膿の色が黄色いときは、炎症が進行している証拠です。炎症が進行している時の膿は不快なにおいを放ちます。

蓄膿症(副鼻腔炎)で鼻の臭いが気になるときの対策

蓄膿症の鼻の臭いは、膿に含まれる細菌や物質が分解されることで発生します。

鼻の臭いが気になるときの対策としては、以下のことが挙げられます。
匂いの原因となっている、たまった膿を出す事が必要になります。直接的には膿の吸引をしたり、鼻腔内の洗浄をしたりします。そして、副鼻腔にある細菌の繁殖を抑えたり、炎症を和らげたりする薬を服用します。
鼻洗浄をする
鼻洗浄は、体液と同じ浸透圧に調整した塩水を鼻から副鼻腔に入れて、膿を洗い流す方法です。専用の洗浄器や洗浄液を使うと便利です。

医師の診断を受ける蓄膿症は、アレルギーや鼻茸(ポリープ)などが原因で起こることもあります。医師の診断のもとで原因を特定して治療することで、症状を改善することができます。

漢方薬を試す
漢方薬には、蓄膿症(副鼻腔炎)の効能を持ち、膿を排出する効果が期待できるものもあります。医師や薬剤師に相談して、自分に合った漢方薬を選ぶことも一つの方法です。

もし状態が悪化したり、長期間改善しなかったりした場合は、必ず医師に相談してください。

鼻水の色でわかる蓄膿症(副鼻腔炎)の進行度

蓄膿症の症状に悩む人は、鼻水の色で蓄膿症の進行度の目安を知ることができます。

鼻水の色は、以下のように変化します。

透明:鼻水が透明で水のような場合は、粘膜が刺激されて分泌物が増えていることを示します。風邪や花粉などの刺激が原因である可能性が高いです。

黄色:鼻水が黄色になる場合は、膿が混ざっていることを示します。蓄膿症の初期段階である可能性があります。初期段階から、漢方薬などで治療するのが有効です。

++++++++

蓄膿症についての本文のうち、「蓄膿症の鼻の臭いは、膿に含まれる細菌や物質が分解されることで発生します。」から「必ず医師に相談してください。」までの部分を一字も変えずに返してください。 この後に続く一覧は、本文とは別の資料です。

(元データ)
++++++++

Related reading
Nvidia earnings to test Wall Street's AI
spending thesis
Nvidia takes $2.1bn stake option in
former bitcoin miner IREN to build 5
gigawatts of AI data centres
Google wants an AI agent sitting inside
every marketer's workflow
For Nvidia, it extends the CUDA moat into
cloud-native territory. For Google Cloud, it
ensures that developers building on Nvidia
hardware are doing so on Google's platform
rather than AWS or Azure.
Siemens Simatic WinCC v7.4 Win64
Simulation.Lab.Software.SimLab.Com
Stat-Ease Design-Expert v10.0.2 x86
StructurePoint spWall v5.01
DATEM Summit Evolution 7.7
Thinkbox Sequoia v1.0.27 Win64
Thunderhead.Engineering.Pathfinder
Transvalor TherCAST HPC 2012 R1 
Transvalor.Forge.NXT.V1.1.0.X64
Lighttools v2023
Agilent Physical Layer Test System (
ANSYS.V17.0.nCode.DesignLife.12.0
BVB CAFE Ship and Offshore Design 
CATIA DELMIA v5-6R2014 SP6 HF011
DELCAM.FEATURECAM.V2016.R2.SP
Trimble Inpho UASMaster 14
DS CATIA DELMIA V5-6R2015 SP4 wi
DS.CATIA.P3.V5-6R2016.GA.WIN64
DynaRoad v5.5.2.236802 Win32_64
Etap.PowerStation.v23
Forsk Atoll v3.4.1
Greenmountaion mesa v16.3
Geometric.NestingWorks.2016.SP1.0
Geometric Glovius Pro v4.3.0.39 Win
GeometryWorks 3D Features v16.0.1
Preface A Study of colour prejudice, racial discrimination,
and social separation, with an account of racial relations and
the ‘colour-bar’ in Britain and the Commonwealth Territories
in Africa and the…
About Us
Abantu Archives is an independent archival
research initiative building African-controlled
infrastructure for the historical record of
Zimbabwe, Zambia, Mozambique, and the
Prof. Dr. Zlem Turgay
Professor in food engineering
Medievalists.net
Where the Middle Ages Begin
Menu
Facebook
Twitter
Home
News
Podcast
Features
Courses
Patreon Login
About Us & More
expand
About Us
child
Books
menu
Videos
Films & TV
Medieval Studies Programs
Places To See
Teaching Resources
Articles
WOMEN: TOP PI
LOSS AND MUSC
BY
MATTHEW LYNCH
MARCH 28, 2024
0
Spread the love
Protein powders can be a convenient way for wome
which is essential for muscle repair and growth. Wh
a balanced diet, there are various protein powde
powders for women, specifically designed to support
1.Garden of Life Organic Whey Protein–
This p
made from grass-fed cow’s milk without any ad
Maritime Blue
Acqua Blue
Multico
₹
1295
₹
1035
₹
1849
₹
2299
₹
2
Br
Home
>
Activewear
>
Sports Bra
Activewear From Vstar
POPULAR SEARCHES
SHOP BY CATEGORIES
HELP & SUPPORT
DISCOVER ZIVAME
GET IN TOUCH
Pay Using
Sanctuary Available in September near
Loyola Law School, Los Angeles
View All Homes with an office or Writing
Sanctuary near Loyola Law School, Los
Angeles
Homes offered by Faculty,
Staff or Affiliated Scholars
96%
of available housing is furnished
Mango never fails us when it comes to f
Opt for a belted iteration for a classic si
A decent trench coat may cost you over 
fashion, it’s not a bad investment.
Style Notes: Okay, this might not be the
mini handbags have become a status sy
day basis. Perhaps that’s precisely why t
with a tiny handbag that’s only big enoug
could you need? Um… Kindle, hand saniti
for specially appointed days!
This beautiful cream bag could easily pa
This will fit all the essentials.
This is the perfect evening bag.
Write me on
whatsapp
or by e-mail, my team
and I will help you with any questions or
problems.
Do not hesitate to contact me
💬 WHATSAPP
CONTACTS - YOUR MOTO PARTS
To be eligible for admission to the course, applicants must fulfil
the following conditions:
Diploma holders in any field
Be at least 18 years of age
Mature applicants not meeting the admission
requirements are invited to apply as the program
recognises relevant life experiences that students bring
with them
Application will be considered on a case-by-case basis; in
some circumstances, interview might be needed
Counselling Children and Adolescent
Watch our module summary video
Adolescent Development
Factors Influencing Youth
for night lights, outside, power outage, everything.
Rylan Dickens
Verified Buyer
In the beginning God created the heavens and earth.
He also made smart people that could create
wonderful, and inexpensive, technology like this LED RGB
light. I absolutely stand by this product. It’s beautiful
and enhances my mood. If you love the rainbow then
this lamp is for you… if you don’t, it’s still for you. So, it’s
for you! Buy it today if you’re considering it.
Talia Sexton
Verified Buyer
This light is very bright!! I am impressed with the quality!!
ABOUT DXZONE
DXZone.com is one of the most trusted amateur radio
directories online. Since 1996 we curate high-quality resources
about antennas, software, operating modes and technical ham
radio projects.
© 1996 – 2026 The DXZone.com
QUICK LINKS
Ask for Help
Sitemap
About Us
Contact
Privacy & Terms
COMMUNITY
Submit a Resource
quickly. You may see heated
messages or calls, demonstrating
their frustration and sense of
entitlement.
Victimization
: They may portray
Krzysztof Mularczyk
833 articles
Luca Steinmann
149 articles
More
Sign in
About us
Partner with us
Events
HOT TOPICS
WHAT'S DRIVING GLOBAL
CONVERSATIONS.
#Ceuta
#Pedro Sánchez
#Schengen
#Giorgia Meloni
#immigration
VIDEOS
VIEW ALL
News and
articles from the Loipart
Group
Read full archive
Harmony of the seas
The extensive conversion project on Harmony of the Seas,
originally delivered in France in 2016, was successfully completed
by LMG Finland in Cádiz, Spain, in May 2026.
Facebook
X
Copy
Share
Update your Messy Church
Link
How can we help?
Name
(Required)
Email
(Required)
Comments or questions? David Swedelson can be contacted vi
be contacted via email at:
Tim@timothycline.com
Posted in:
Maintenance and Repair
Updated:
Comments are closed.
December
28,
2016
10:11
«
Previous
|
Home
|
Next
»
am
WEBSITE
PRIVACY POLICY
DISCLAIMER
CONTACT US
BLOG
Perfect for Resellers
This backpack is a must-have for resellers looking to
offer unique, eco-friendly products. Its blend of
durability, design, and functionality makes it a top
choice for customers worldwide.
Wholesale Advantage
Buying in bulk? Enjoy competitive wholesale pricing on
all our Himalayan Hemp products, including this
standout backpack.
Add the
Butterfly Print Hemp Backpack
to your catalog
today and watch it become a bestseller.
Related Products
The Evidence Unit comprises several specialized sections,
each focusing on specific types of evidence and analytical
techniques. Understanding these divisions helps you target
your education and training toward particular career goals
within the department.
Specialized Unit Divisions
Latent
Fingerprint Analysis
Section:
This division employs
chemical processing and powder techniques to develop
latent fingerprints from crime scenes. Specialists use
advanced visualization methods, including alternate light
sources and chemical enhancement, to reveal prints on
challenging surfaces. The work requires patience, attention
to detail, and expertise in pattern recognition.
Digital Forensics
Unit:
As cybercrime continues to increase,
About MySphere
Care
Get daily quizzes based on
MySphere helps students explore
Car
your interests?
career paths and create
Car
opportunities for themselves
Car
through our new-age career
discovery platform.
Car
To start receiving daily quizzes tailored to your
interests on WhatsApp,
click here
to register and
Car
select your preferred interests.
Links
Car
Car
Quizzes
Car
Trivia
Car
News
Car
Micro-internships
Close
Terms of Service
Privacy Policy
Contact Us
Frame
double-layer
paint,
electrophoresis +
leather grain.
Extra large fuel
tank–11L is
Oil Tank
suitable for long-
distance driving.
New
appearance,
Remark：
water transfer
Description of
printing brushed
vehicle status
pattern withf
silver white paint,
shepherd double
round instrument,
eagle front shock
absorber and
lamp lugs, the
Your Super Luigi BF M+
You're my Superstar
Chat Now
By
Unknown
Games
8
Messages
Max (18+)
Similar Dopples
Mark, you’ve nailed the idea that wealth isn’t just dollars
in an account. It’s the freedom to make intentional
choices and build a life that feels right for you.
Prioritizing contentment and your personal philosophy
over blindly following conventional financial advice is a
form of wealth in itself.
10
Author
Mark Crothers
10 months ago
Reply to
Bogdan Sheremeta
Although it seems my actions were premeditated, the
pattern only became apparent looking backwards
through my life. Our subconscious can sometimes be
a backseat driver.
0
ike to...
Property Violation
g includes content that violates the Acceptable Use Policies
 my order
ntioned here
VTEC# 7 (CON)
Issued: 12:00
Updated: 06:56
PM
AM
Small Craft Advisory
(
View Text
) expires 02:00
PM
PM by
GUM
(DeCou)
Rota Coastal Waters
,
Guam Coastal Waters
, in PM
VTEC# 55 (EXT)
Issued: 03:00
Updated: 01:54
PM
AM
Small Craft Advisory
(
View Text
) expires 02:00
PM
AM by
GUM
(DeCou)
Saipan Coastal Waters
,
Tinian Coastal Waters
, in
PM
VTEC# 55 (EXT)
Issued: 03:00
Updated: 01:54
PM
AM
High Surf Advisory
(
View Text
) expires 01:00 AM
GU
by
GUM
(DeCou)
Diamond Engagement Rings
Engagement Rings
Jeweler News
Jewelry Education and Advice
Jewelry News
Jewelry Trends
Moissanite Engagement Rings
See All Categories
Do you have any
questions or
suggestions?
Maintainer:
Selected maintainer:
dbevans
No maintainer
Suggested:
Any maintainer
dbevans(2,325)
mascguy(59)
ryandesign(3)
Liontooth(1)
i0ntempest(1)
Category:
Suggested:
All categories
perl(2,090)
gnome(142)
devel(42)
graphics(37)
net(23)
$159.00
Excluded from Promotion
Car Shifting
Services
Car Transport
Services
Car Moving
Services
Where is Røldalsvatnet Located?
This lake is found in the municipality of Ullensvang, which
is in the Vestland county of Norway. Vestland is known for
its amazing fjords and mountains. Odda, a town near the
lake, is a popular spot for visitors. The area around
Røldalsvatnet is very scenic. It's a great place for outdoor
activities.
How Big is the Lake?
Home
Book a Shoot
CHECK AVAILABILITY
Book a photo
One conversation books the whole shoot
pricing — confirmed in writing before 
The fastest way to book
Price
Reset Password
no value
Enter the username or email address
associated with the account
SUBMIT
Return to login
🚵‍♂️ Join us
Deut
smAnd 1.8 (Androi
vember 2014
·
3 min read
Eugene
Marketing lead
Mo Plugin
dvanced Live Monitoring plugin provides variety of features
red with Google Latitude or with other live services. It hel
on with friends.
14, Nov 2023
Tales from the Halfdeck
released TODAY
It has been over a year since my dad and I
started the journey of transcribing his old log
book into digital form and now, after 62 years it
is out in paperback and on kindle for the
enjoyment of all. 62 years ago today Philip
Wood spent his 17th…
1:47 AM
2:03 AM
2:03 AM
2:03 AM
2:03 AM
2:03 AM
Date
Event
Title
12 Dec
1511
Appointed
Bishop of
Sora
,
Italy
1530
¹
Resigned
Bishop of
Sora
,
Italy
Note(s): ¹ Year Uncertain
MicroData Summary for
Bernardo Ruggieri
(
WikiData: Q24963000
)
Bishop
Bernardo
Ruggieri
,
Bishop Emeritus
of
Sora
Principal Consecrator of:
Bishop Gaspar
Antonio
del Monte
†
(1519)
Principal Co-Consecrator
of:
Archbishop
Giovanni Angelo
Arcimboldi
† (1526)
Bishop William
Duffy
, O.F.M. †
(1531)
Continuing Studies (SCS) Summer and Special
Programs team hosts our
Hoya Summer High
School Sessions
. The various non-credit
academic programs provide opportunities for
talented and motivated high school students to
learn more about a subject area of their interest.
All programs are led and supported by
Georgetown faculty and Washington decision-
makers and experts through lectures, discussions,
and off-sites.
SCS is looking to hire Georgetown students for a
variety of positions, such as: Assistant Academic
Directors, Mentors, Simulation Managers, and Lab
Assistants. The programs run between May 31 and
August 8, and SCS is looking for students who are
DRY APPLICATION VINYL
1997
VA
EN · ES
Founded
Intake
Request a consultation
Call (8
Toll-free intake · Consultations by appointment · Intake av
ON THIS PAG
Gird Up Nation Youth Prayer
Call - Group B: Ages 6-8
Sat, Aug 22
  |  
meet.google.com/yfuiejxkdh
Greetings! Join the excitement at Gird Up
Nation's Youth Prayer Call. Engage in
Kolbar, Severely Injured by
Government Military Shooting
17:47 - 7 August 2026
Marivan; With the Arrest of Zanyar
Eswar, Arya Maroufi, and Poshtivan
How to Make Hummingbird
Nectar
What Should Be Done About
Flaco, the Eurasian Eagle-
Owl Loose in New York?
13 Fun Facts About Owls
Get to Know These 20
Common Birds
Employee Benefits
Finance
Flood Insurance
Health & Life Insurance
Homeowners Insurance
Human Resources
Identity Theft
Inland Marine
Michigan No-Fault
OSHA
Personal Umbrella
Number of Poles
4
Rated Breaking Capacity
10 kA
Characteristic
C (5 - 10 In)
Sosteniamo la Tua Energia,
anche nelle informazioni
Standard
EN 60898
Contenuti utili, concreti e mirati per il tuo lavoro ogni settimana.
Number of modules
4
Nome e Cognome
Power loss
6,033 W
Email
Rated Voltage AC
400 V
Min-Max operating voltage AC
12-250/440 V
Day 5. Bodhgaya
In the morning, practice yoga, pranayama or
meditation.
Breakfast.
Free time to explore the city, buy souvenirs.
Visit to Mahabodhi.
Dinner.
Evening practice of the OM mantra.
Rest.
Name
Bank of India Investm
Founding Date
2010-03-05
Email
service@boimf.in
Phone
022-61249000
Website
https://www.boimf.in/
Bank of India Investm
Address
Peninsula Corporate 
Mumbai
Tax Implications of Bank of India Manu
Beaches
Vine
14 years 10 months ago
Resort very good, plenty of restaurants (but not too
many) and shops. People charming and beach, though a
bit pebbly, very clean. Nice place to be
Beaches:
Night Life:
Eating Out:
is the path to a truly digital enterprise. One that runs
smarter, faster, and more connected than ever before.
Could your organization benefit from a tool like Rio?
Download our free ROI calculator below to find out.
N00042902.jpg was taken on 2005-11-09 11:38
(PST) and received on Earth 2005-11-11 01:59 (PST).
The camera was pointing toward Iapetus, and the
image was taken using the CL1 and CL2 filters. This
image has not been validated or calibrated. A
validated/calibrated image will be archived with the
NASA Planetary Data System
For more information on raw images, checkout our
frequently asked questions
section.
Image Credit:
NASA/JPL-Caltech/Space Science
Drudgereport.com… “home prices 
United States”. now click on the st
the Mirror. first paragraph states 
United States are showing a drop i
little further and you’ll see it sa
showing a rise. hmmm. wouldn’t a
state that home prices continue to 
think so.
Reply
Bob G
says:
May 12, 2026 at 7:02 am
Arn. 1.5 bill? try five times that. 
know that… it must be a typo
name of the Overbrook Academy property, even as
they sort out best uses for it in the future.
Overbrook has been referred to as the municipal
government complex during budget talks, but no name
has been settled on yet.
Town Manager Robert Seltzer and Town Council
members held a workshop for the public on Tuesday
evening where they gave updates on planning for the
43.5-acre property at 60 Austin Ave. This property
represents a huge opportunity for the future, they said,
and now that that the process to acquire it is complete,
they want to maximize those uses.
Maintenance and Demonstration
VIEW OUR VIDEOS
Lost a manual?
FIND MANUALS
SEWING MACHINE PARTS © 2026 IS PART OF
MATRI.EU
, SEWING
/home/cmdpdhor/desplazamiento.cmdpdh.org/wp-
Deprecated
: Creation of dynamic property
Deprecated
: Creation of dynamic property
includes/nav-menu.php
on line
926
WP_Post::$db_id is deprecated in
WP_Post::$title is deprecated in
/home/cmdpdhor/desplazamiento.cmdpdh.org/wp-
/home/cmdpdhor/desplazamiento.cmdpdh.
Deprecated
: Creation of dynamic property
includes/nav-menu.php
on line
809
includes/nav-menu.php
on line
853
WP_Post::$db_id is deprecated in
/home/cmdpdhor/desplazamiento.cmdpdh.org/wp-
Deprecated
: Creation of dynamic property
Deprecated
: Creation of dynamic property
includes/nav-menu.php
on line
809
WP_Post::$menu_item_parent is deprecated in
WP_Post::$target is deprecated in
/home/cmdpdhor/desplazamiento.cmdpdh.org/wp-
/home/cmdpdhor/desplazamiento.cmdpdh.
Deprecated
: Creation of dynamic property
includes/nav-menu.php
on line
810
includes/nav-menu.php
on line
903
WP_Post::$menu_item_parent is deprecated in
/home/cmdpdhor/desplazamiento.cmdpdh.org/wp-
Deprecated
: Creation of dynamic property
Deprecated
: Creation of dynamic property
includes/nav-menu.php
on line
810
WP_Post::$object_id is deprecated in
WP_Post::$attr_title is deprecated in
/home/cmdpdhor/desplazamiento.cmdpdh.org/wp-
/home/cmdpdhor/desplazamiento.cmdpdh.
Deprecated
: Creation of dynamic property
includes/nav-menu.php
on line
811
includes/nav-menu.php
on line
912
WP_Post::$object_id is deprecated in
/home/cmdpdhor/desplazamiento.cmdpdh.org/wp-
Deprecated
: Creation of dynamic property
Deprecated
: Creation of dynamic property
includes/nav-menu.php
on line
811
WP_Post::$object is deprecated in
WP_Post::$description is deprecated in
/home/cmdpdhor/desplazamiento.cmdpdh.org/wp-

++++++++

▶ _解答_:
蓄膿症の鼻の臭いは、膿に含まれる細菌や物質が分解されることで発生します。

鼻の臭いが気になるときの対策としては、以下のことが挙げられます。
匂いの原因となっている、たまった膿を出す事が必要になります。直接的には膿の吸引をしたり、鼻腔内の洗浄をしたりします。そして、副鼻腔にある細菌の繁殖を抑えたり、炎症を和らげたりする薬を服用します。
鼻洗浄をする
鼻洗浄は、体液と同じ浸透圧に調整した塩水を鼻から副鼻腔に入れて、膿を洗い流す方法です。専用の洗浄器や洗浄液を使うと便利です。

医師の診断を受ける蓄膿症は、アレルギーや鼻茸(ポリープ)などが原因で起こることもあります。医師の診断のもとで原因を特定して治療することで、症状を改善することができます。

漢方薬を試す
漢方薬には、蓄膿症(副鼻腔炎)の効能を持ち、膿を排出する効果が期待できるものもあります。医師や薬剤師に相談して、自分に合った漢方薬を選ぶことも一つの方法です。

もし状態が悪化したり、長期間改善しなかったりした場合は、必ず医師に相談してください。